To handle the distinct nature of fractional dependent variables, Papke and Wooldridge (1996) introduced fractional logit regression (FLR). Unfortunately, our review of existing research documents that FLR is very rarely used by management scholars despite previous studies demonstrate the advantages of using FLR or similar on data examples from different fields (Cook et al., 2008; Cox, 1996; Kieschnick and McCullough, 2003; Maddala, 1991; Papke and Wooldridge, 1996, 2008; Ramalho and da Silva, 2009; Zhao et al., 2001). Instead, linear regression models (LRM), linear regression with log-odds transformation (LOR), or the Tobit model (TM) are used extensively according to our review of strategy and management research. Researchers need to know about the consequences of failing to meet best practice when studying fractional outcomes, the existence of a better alternative, and the possibilities of theory development by proper estimation of fractional outcomes. Editors and reviewers also need to be aware of the consequences of misspecifying fractional outcomes to ensure trust in reported results and to mitigate the risk that authors try different models in search for “significant” results (Bettis, 2012).
Our article makes several important contributions that illuminate the severe consequences of failing to meet best practices when estimating fractional outcomes. First, we show that current studies with fractional dependent variables very often fail to meet best practices. In our review of research in top journals, we find that only around 6% of the articles studying a fractional outcome use FLR. We re-estimate models from two published articles to show that the consequences of this misspecification can be dire and include substantially different effect sizes and changing significance levels.

• Tasks to complete
1 – Copy a part of the passage on fractional logit regression word for word, beginning at the words "Our article makes" and stopping after the words "changing significance levels.".
2 – According to the passage on fractional logit regression, why do editors and reviewers need to be aware of the consequences of misspecifying fractional outcomes? Answer in one to three sentences.
3 – Extend the passage on fractional logit regression, beginning right after its final sentence.

• Data entries
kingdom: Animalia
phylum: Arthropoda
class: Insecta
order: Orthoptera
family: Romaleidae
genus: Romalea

• Answers by task
1 –
Our article makes several important contributions that illuminate the severe consequences of failing to meet best practices when estimating fractional outcomes. First, we show that current studies with fractional dependent variables very often fail to meet best practices. In our review of research in top journals, we find that only around 6% of the articles studying a fractional outcome use FLR. We re-estimate models from two published articles to show that the consequences of this misspecification can be dire and include substantially different effect sizes and changing significance levels.

2 – They need this awareness to ensure trust in reported results. It also helps mitigate the risk that authors try different models in search of "significant" results.

3 –
Second, given the variety of methods used, we are interested in how misspecifications are likely to affect management and strategy research. To do this, we use simulations with data characteristics typically faced by management researchers. Our review of existing research shows that while researchers very often deal with a fractional dependent variable that has a mean close to zero, they often face very different degrees of variability. If a study, for instance, is interested in management intensity measured as the fraction of managers to the total number of employees, the mean will be low as will variability (no firms have 80% managers). In contrast, a study of export intensity may still have a low mean but variability is higher as some firms export almost all their products. By exploring these data scenarios, we present the first study that seeks to explore whether the applied models are still useful in the context of management research or potentially lead researchers to drawing wrong conclusions. This addresses a current gap in the research methodology literature. No existing studies have systematically compared different models under consideration of data variability and pile up at or close to zero.
Third, Certo et al. (2020) recently explored the dangers of using (unbounded) ratios (such as ROA) as the dependent variable. As described, a fraction is a special case of a ratio. Using a simulation, we show how FLR overcomes the issues identified by Certo et al. (2020) for fractional outcomes and argue that researchers should not be afraid to engage with research outcomes of this nature. Fourth, we provide a practical example illustrating how management and strategy research should estimate fractional outcomes.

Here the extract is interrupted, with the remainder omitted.